**Directions:** Output the whole listing below exactly, omitting the images.

***** Raw data

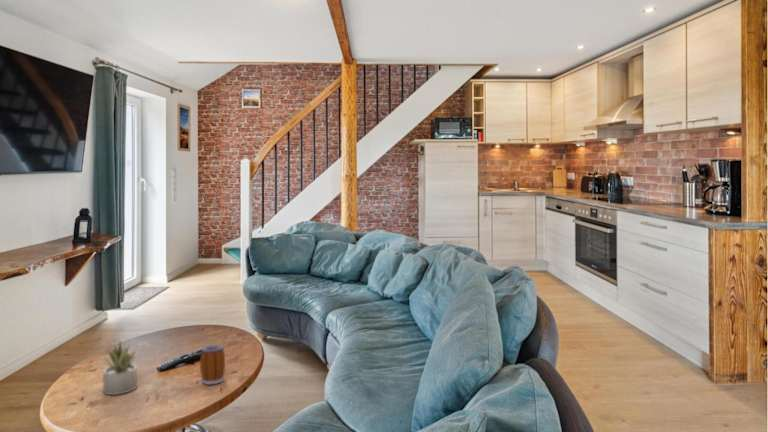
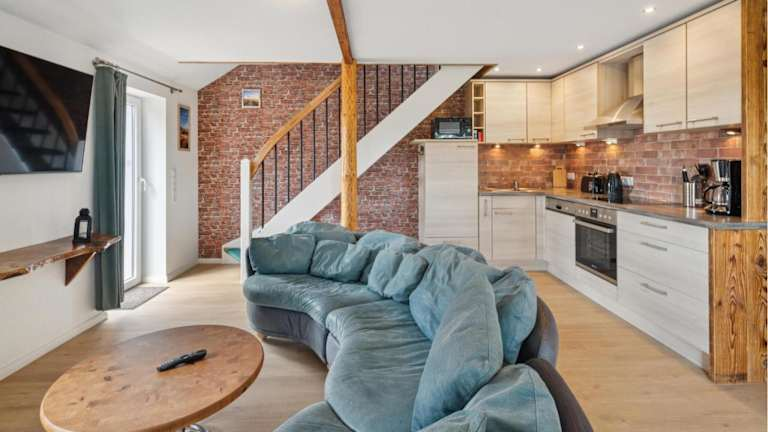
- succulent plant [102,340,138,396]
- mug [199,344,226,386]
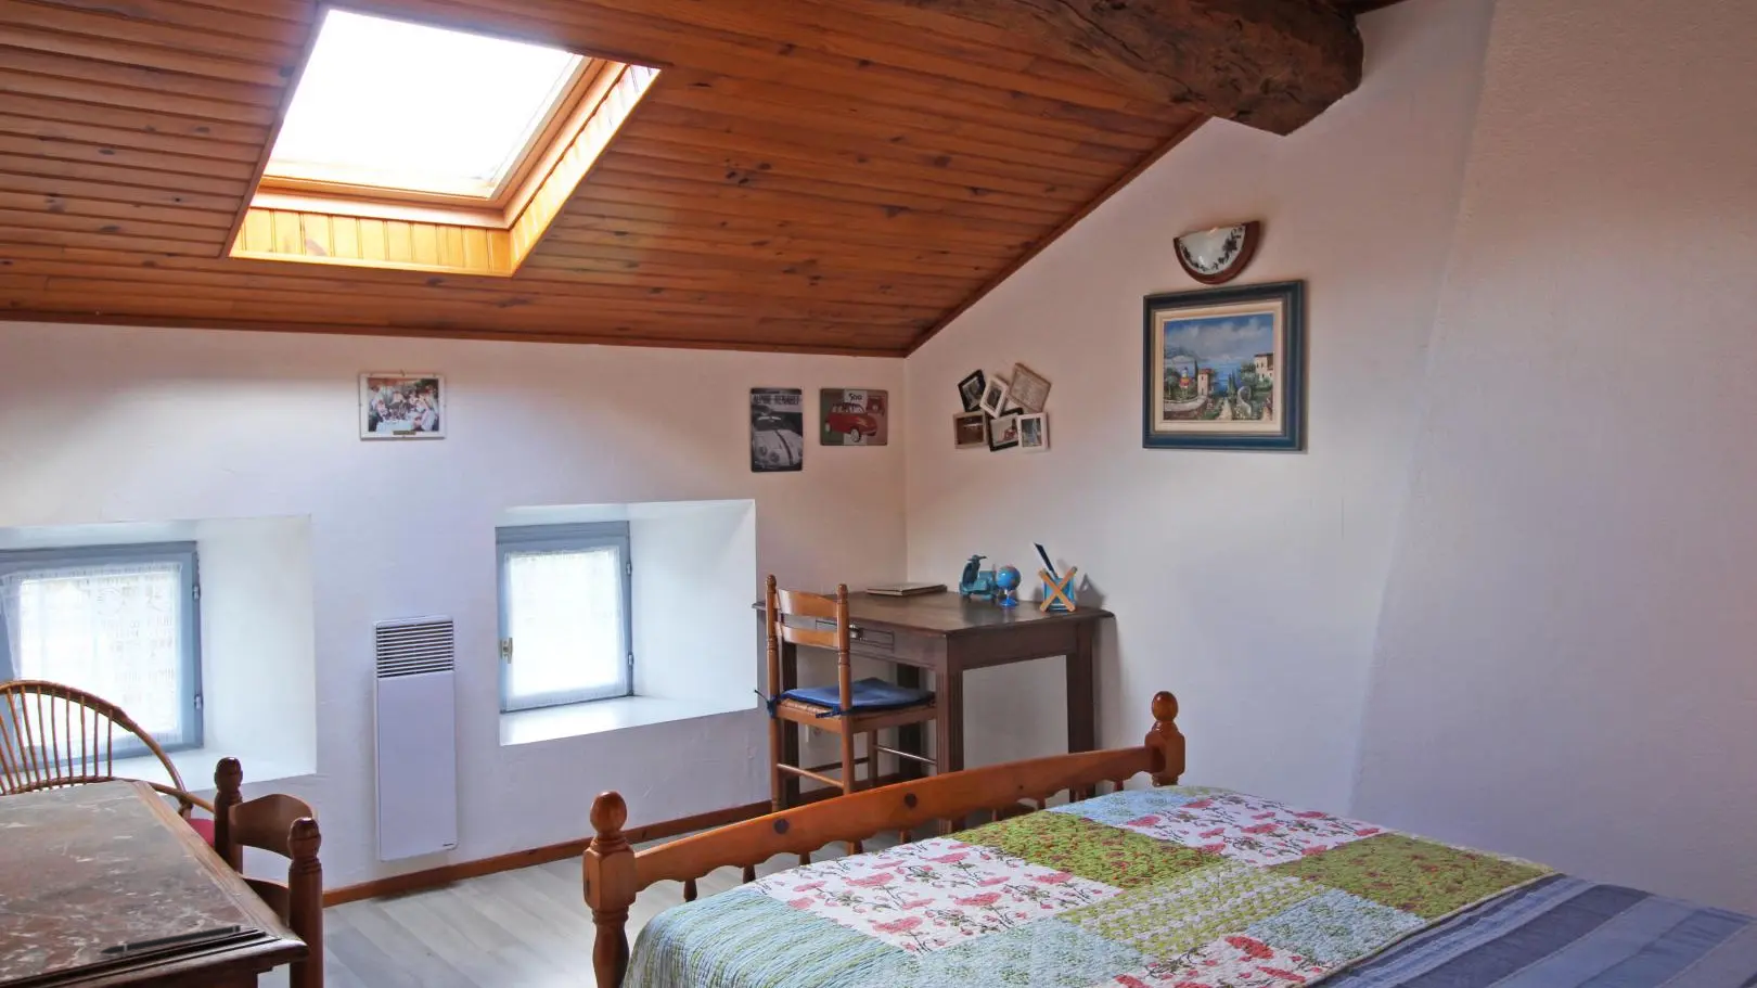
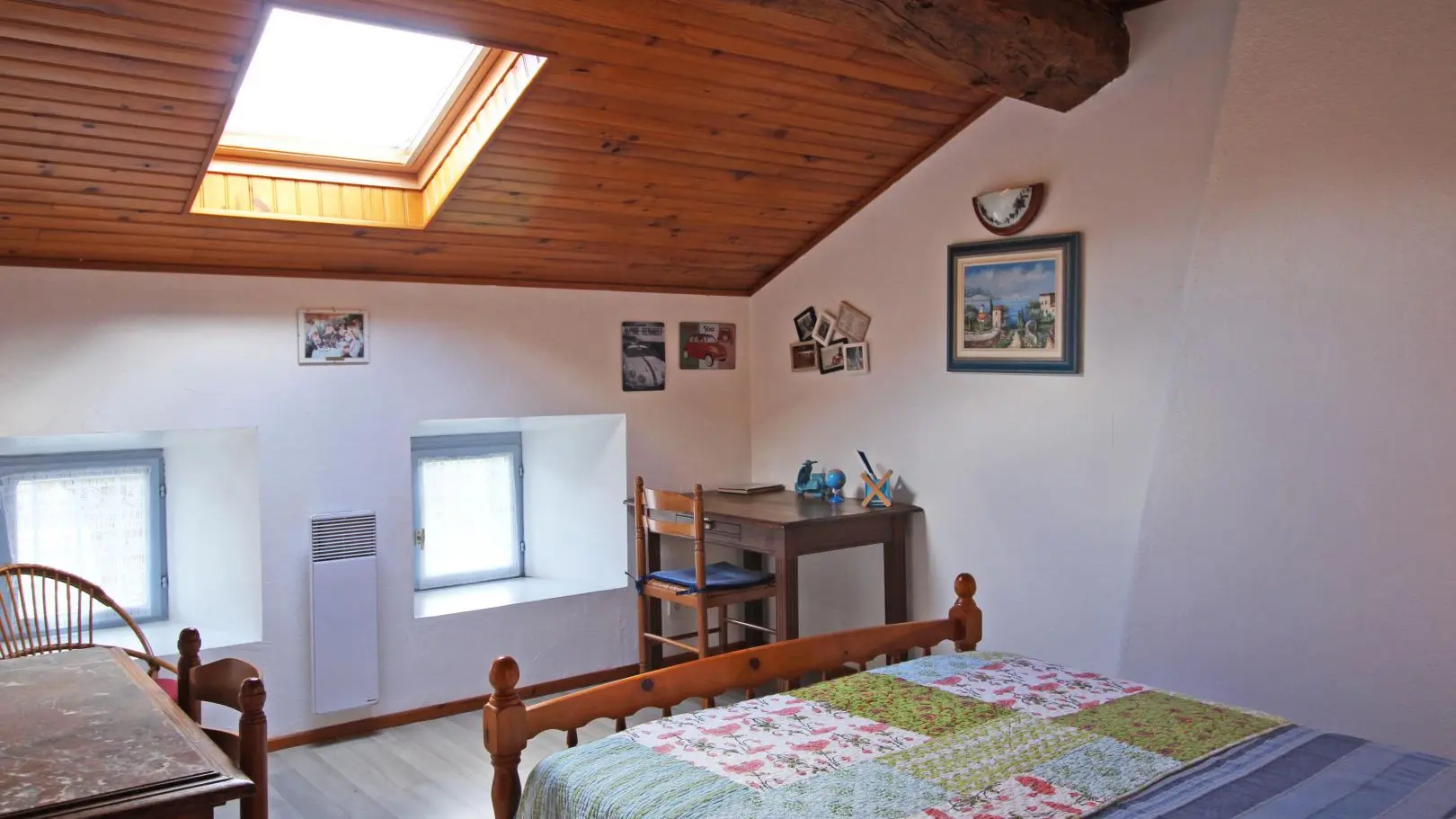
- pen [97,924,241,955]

**********

**Answer space:**
- succulent plant [102,340,138,396]
- mug [199,344,226,386]
- pen [97,924,241,955]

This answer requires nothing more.